CILEGON, MINUTS ONLINE – Dugaan penipuan berkedok pengadaan proyek kembali mencuat di Kota Cilegon. Seorang warga Temu Putih bernama Munawar mengaku mengalami kerugian sekitar Rp20 juta setelah dijanjikan sebuah proyek pengadaan oleh seseorang bernama Habibullah, yang disebut bekerja di Kelurahan Purwakarta. Namun setelah dana diserahkan, proyek yang dijanjikan hingga kini diduga tidak pernah ada alias fiktif.
Kasus ini menambah daftar persoalan yang mencederai kepercayaan masyarakat terhadap aparatur pelayanan publik. Dana puluhan juta rupiah telah digelontorkan korban dengan harapan memperoleh pekerjaan pengadaan, namun yang didapat justru ketidakjelasan, janji kosong, dan dugaan penipuan terang-terangan.
Kuasa pendamping korban, Moch Mulyadi, S.H., menyatakan pihaknya malam ini secara resmi akan melaporkan perkara tersebut ke aparat penegak hukum. Ia menegaskan bahwa kasus ini tidak bisa dibiarkan menguap begitu saja, apalagi jika benar membawa nama pegawai kelurahan untuk meyakinkan korban.

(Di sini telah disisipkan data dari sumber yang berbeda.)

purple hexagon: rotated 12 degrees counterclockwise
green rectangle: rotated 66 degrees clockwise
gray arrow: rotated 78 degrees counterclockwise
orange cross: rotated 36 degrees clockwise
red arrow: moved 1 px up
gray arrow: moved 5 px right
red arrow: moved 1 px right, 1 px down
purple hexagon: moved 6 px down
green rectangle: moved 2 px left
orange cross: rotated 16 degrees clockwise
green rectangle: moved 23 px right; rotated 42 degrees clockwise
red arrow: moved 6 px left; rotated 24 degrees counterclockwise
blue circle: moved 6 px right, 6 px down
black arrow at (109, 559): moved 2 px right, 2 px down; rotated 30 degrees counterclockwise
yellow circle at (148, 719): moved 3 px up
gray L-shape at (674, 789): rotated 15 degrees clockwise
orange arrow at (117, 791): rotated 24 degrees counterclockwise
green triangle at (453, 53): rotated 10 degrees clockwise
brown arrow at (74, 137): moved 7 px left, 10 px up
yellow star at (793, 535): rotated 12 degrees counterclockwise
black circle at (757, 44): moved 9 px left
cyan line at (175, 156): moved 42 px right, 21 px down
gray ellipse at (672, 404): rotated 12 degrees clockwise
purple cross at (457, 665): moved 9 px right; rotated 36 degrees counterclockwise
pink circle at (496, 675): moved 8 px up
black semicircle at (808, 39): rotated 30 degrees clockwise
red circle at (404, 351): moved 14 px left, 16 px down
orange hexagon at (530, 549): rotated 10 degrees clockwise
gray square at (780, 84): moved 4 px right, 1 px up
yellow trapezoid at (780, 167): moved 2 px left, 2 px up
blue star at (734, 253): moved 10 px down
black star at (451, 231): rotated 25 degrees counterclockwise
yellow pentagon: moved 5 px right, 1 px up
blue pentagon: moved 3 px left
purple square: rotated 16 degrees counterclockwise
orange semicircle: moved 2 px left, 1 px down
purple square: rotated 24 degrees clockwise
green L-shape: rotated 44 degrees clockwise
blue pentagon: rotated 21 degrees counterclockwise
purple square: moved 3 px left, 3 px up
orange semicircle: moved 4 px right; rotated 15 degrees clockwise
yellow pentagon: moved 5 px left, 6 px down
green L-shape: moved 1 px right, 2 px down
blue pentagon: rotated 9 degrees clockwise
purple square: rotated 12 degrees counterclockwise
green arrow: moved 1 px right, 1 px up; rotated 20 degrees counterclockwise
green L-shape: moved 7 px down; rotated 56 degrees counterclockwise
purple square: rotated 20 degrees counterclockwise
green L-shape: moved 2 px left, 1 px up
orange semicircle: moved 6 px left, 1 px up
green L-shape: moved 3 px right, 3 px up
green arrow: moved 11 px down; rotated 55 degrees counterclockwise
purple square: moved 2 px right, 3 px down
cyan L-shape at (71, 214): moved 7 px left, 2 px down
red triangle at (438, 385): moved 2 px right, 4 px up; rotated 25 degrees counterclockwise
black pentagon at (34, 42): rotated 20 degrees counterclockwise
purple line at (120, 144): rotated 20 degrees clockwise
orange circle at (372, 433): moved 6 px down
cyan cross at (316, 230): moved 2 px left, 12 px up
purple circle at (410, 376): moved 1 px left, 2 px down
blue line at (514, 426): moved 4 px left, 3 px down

“Kalau seseorang menjanjikan proyek, meminta uang, lalu proyeknya tidak pernah ada, maka patut diduga itu penipuan. Kami akan dampingi korban membuat laporan resmi dan mendorong perkara ini sampai tuntas,” tegas Moch Mulyadi.
Munawar selaku korban berharap kasus ini benar-benar diproses hingga tingkat pengadilan. Ia juga menuntut pengembalian kerugian materiil maupun immateriil atas kerugian yang dialaminya. Menurutnya, uang Rp20 juta bukan angka kecil bagi masyarakat kecil yang bekerja keras mencari nafkah.
“Saya berharap kalau sudah dilaporkan, proses hukum berjalan sampai pengadilan. Saya minta keadilan dan ganti rugi atas kerugian yang saya alami,” ujar Munawar.
Korban juga berharap Plt Lurah Purwakarta, Iwa Sugriwa, turun tangan memediasi persoalan ini dan memberikan penjelasan kepada masyarakat terkait dugaan ulah bawahannya. Sebab jika benar pelaku menggunakan identitas atau jabatan di kelurahan untuk meyakinkan korban, maka hal itu menjadi tamparan keras bagi wibawa pemerintahan kelurahan.
Publik kini menyoroti keras Kelurahan Purwakarta. Jangan sampai kantor pelayanan masyarakat justru tercoreng karena ulah oknum yang diduga menjual nama jabatan demi keuntungan pribadi. Jika pimpinan wilayah diam dan tidak bertindak, maka masyarakat berhak mempertanyakan apakah pengawasan internal memang lemah atau sengaja dibiarkan.
Sorotan juga tertuju kepada Kepolisian Cilegon. Masyarakat menunggu keberanian aparat untuk bertindak cepat dan profesional. Jangan sampai laporan seperti ini hanya berakhir di meja penerimaan pengaduan tanpa tindak lanjut jelas. Jika kasus dengan nilai kerugian nyata dan dugaan modus terang saja lamban ditangani, lalu bagaimana masyarakat bisa percaya hukum hadir melindungi rakyat kecil?
Kasus ini menjadi ujian serius bagi integritas pemerintah kelurahan dan penegak hukum di Kota Cilegon. Warga menanti, apakah keadilan benar-benar ditegakkan, atau kembali kalah oleh kekuasaan, kedekatan, dan pembiaran.